4. Способ по п. 3, отличающийся тем, что продукты, полученные методом МС-ПЦР, представляющие собой фрагменты ДНК, разделяют электрофорезом в 2% агарозном геле, либо в 10% полиакриламидном геле (при длине продукта ПЦР менее 160 п. н.) и проверяют отсутствие продукта при проведении МС-ПЦР с каждой парой из указанной группы праймеров на неконвертированной ДНК.

5. Способ по п. 4, отличающийся тем, что в качестве контролей для неметилированных аллелей используют коммерческий препарат ДНК #G1471 (Promega, США), причем в качестве позитивного контроля 100%-ного метилирования используют коммерческий препарат ДНК #SD1131 (Thermo Fisher Scientific, США).

6. Способ прогнозирования метастазирования светлоклеточного почечно-клеточного рака, при котором у обследуемых лиц выполняют диагностику скПКР в соответствии с п. 1 и для лиц с установленным диагнозом скПКР выполняют прогнозирование метастазирования, для чего производят выделение и очистку ДНК из взятых образцов и производят методом МС-ПЦР анализ метилирования фрагментов ДНК с помощью праймеров, специфичных как к метилированному, так и к неметилированному аллелю, и считают подтвержденным прогноз метастазирования скПКР по наличию гиперметилирования по крайней мере у трех маркеров из группы генов MIR-125b-1, MIR-375, MIR-107, MIR-1258 и MIR-203.

7. Способ по п. 6, отличающийся тем, что выделение и очистку ДНК из образцов ткани почки проводят методом фенол-хлороформенной экстракции.

8. Способ по п. 7, отличающийся тем, что перед проведением метилспецифичной ПЦР (МС-ПЦР) определяют качество и точную концентрацию ДНК спектрофотометрически по соотношению оптической плотности при длинах волн 260 и 280 нм, а также проводят бисульфитную конверсию ДНК.

9. Способ по п. 8, отличающийся тем, что продукты, полученные методом МС-ПЦР, представляющие собой фрагменты ДНК, разделяют электрофорезом в 2% агарозном геле, либо в 10% полиакриламидном геле (при длине продукта ПЦР менее 160 п. н.) и проверяют отсутствие продукта при проведении МС-ПЦР с каждой парой из указанной группы праймеров на неконвертированной ДНК.

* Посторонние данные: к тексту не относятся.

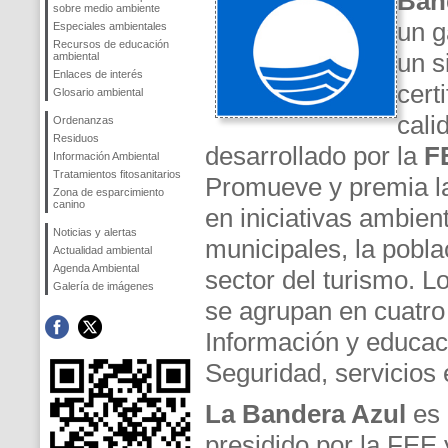
Ban
sobre medio ambiente
un g
Especiales ambientales
Recursos de educación
un s
ambiental
Enlaces de interés
cert
Glosario ambiental
cali
Ordenanzas
Residuos
desarrollado por la
F
Información Ambiental
Tratamientos fitosanitarios
Promueve y premia la
Zona de esparcimiento
canino
en iniciativas ambien
Noticias y alertas
municipales, la poblac
Actualidad ambiental
Agenda Ambiental
sector del turismo. Lo
Galería de imágenes
se agrupan en cuatro
Información y educac
Seguridad, servicios 
La Bandera Azul
es 
presidido por la FEE y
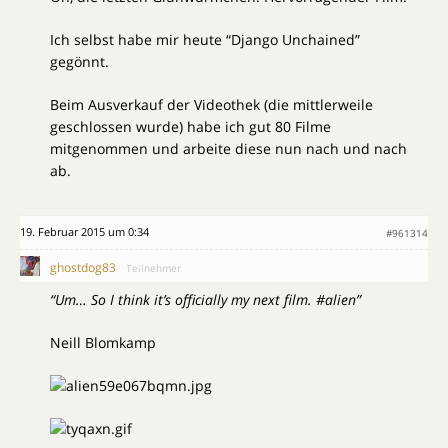
Ich selbst habe mir heute “Django Unchained”
gegönnt.
Beim Ausverkauf der Videothek (die mittlerweile
geschlossen wurde) habe ich gut 80 Filme
mitgenommen und arbeite diese nun nach und nach
ab.
19. Februar 2015 um 0:34
#961314
ghostdog83
Teilnehmer
“Um… So I think it’s officially my next film. #alien”
Neill Blomkamp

10. Способ по п. 9, отличающийся тем, что в качестве контролей для неметилированных аллелей используют коммерческий препарат ДНК #G1471 (Promega, США), причем в качестве позитивного контроля 100%-ного метилирования используют коммерческий препарат ДНК #SD1131 (Thermo Fisher Scientific, США).